Raspberry Angel Torte
|Raspberries||2 Cup (32 tbs)|
|Seedless red raspberry jam||2 Tablespoon, melted|
|Angel food cake loaf||10 1⁄2 Ounce (1 Loaf)|
|Amaretto||6 Tablespoon, divided (1/4 Cup Plus 2 Tablespoons)|
|Low fat vanilla yogurt||3⁄4 Cup (12 tbs)|
|Blueberries||1⁄2 Cup (8 tbs)|
|Sliced almonds||8 Teaspoon, toasted (2 Tablespoons Plus 2 Teaspoons)|
Place first 3 ingredients in a food processor, and pulse 3 times or until coarsely chopped.

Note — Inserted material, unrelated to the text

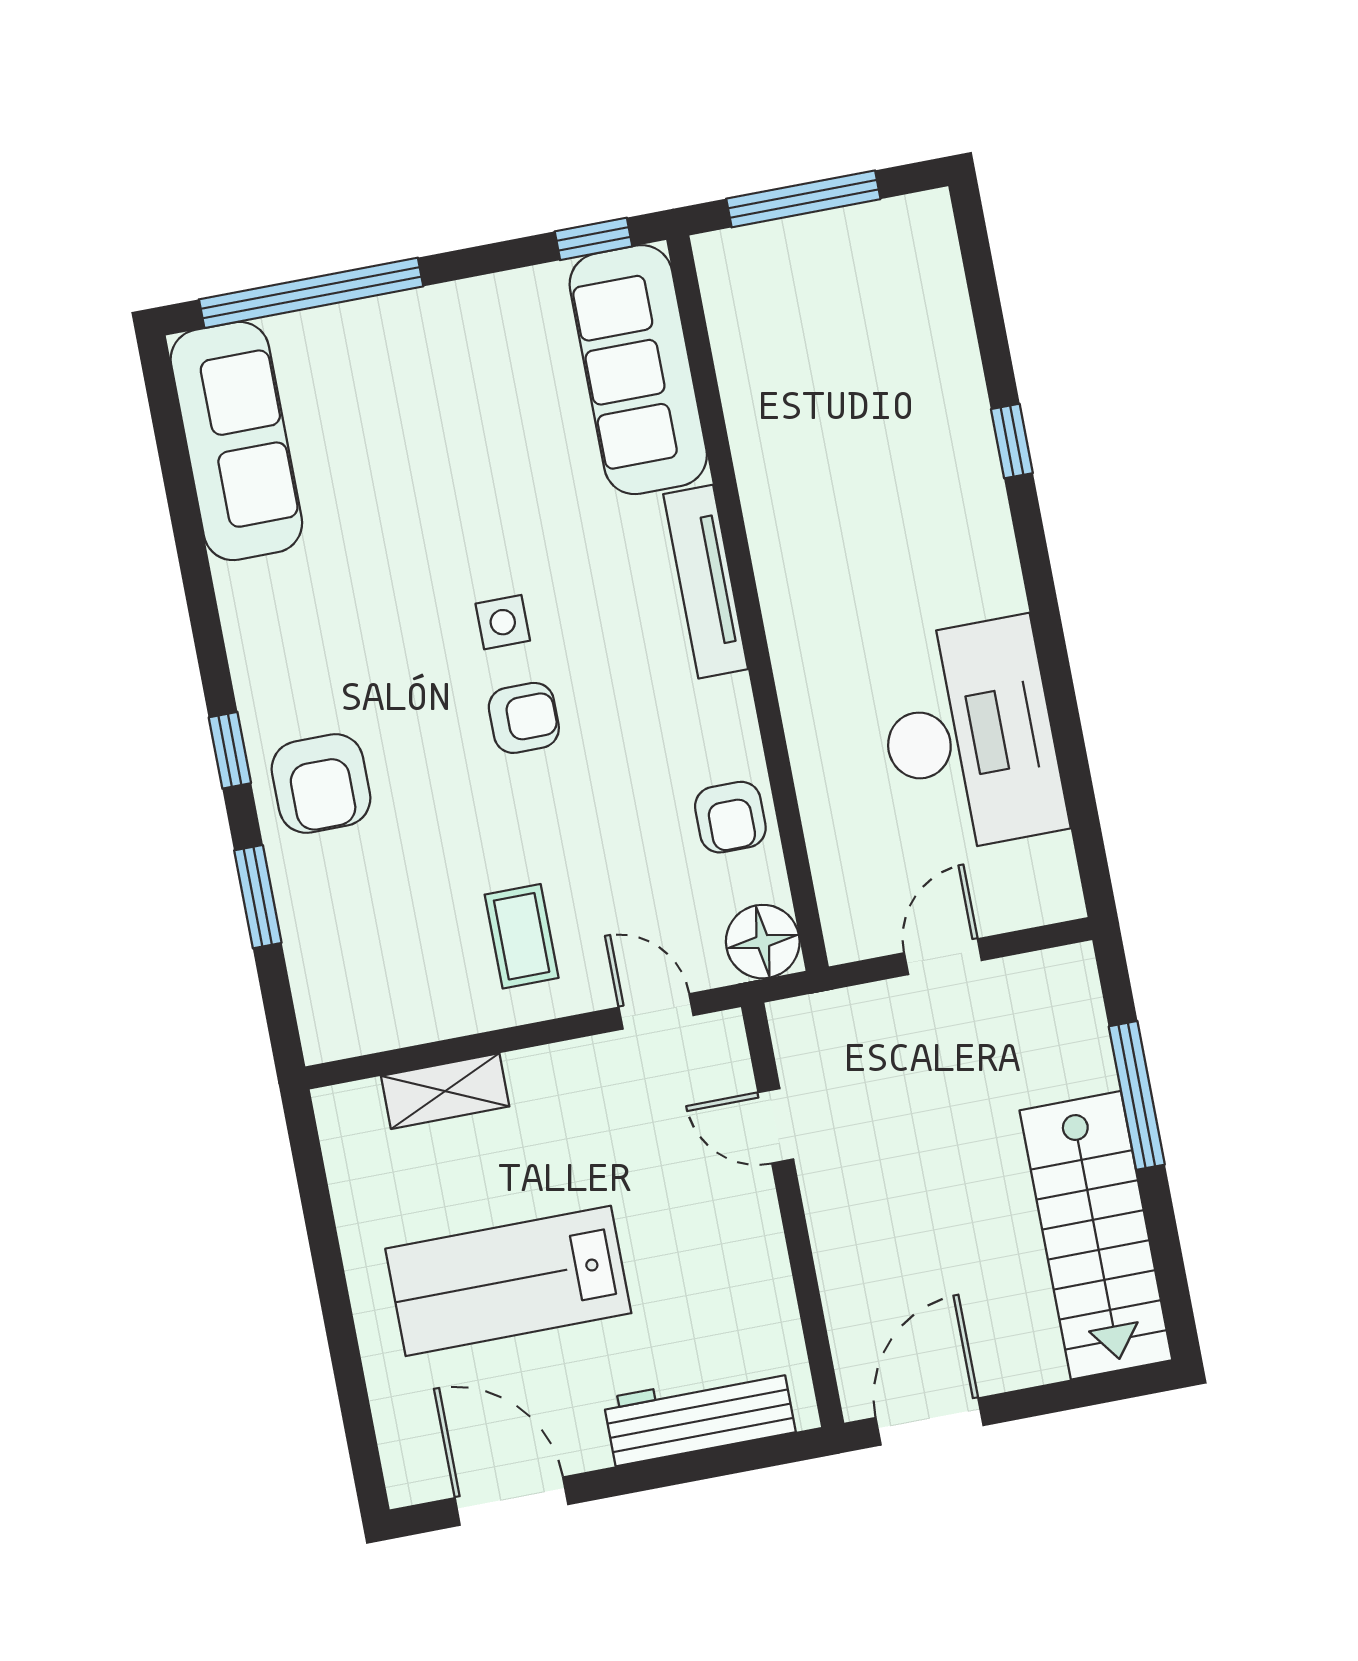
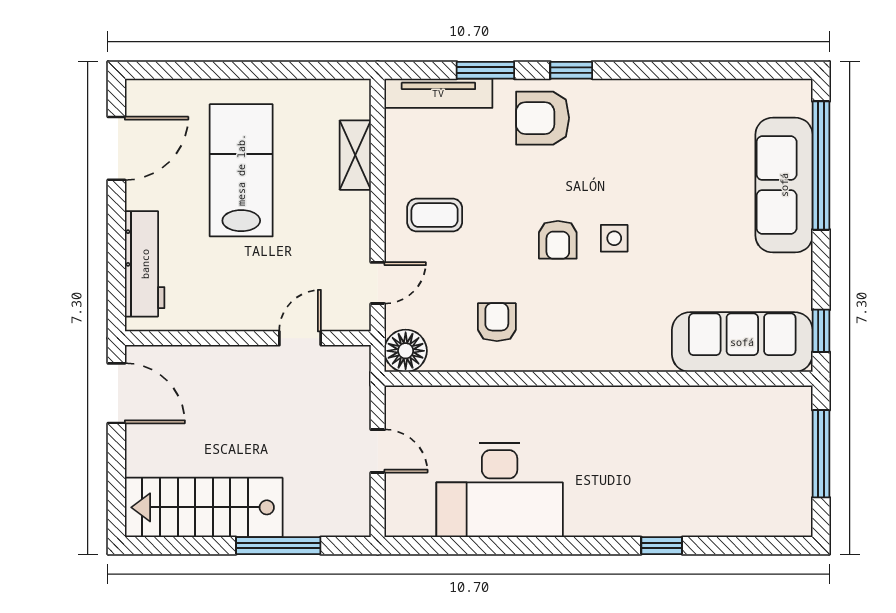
sofa: (236, 441) -> (784, 185), moved, turned 90
tv unit: (706, 582) -> (438, 93), moved, turned 180
armchair: (730, 817) -> (497, 322), moved, turned 90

Line an 8-inch loaf pan with plastic wrap, allowing plastic wrap to extend over edge of loaf pan.
Cut cake horizontally into 6 slices (slices will be very thin).
Place 1 cake slice in bottom of loaf pan.
Brush cake slice with 1 tablespoon amaretto.
Spread 3 tablespoons raspberry mixture over cake slice, and top with another cake slice.
Repeat layers, ending with cake slice (do not put amaretto or raspberry mixture on top cake layer).
Cover and chill 2 hours.
Place a serving plate upside down on top of pan; invert cake onto plate.
Remove plastic wrap.
Combine yogurt and remaining 1 tablespoon amaretto in a small bowl; stir well.
Cut torte crosswise into 8 slices.
Dollop 1 1/2 tablespoons yogurt mixture onto each slice; sprinkle each with 1 tablespoon blueberries and 1 teaspoon almonds.